In deze zaak, die voor de Rechtbank Limburg is behandeld, gaat het om een geschil tussen twee fietsers na een valpartij. De eisende partij, die op een wielrenfiets fietste, vorderde schadevergoeding van de gedaagde partij, die met zijn zesjarige dochter op een nieuwe fiets fietste. Op 19 april 2020 fietsten beide partijen op de Groene Loper in Maastricht. De gedaagde partij maakte een slingerbeweging naar links als reactie op zijn dochter, die naast hem fietste. Hierdoor kwam hij tot stilstand in de rijbaan van de eisende partij, die vol in de remmen knijpte om een botsing te voorkomen. Dit resulteerde in een valpartij waarbij de eisende partij ernstig letsel opliep.
De eisende partij vorderde onder andere een verklaring voor recht dat de gedaagde partij aansprakelijk was voor de schade die hij had geleden, alsook een voorschot op de schadevergoeding. De gedaagde partij betwistte de aansprakelijkheid en stelde dat zijn handelen niet onrechtmatig was, aangezien hij en zijn dochter traag fietsten en de eisende partij zijn snelheid niet voldoende had aangepast.

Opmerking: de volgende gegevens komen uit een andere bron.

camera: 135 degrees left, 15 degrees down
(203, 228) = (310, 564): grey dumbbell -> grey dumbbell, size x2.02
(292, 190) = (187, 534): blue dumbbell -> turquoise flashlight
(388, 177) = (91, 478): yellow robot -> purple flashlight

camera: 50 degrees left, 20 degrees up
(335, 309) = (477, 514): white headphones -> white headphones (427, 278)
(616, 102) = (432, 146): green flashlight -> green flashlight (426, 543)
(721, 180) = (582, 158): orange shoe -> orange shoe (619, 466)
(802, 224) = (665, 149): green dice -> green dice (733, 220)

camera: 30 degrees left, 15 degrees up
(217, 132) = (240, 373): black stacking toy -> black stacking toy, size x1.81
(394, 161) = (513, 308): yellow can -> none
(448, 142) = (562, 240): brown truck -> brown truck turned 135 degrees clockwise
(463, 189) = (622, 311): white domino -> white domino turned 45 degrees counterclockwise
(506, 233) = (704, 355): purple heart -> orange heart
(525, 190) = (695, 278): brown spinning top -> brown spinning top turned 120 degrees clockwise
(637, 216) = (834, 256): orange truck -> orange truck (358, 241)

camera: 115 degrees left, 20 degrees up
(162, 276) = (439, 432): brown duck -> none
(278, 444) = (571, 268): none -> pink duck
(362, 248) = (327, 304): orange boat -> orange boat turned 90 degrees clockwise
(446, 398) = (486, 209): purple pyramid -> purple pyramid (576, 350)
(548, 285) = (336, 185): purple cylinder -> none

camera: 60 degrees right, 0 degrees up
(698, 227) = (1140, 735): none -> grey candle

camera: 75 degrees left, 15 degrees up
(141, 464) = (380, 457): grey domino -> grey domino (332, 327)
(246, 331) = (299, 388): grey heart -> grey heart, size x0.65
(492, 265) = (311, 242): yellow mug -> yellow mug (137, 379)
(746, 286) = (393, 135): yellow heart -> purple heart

De kantonrechter oordeelde dat de gedaagde partij niet onrechtmatig had gehandeld. De slingerbeweging van de gedaagde partij was niet uitzonderlijk en de eisende partij had onvoldoende afstand gehouden en zijn snelheid niet voldoende verminderd. De vorderingen van de eisende partij werden afgewezen en hij werd veroordeeld in de proceskosten. Het vonnis werd uitgesproken door mr. K.J.H. Hoofs op 9 februari 2022.